» PROBLEM TO WORK ON:
Go line by line through the data below and work out how many lines contain "label"; the answer is that number alone.

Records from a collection
· · ·

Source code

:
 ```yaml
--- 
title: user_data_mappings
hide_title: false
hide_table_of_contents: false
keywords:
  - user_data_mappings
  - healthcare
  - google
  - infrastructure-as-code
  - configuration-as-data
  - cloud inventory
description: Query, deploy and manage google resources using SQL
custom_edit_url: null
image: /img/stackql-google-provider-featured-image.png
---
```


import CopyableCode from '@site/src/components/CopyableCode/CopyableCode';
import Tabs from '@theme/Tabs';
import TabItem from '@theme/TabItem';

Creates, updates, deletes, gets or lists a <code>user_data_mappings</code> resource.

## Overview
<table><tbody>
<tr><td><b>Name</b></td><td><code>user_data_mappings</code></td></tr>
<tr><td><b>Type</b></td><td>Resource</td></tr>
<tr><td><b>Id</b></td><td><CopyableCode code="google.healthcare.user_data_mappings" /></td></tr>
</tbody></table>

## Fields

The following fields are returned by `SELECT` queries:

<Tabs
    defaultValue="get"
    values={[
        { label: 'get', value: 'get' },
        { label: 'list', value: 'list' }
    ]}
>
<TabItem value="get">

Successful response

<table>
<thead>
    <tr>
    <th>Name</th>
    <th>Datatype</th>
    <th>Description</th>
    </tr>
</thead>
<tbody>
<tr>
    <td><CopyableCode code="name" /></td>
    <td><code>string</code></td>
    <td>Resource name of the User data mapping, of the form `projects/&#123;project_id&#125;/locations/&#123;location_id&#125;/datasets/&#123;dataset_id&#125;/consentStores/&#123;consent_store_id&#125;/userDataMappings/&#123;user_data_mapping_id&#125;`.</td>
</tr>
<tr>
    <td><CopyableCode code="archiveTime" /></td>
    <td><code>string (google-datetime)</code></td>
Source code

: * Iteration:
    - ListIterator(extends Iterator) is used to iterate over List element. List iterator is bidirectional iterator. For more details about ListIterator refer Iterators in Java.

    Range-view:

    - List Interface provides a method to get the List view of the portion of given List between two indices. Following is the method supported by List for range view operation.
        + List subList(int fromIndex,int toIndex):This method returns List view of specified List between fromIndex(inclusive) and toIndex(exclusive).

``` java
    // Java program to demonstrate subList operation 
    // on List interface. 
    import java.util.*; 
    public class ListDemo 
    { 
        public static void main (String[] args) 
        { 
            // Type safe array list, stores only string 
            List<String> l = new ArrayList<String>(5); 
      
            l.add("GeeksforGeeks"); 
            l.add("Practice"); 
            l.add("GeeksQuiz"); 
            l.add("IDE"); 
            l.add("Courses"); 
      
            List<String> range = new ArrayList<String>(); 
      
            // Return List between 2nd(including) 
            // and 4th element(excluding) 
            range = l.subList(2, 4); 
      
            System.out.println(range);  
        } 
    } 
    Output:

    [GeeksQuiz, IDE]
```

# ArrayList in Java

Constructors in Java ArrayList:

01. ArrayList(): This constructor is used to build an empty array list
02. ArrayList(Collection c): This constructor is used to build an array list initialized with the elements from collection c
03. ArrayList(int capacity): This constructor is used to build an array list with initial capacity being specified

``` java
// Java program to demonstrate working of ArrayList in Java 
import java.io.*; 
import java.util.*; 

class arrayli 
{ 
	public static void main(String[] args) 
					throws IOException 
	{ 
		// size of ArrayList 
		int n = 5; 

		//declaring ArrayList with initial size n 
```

· · ·

» TASK ANSWER:
2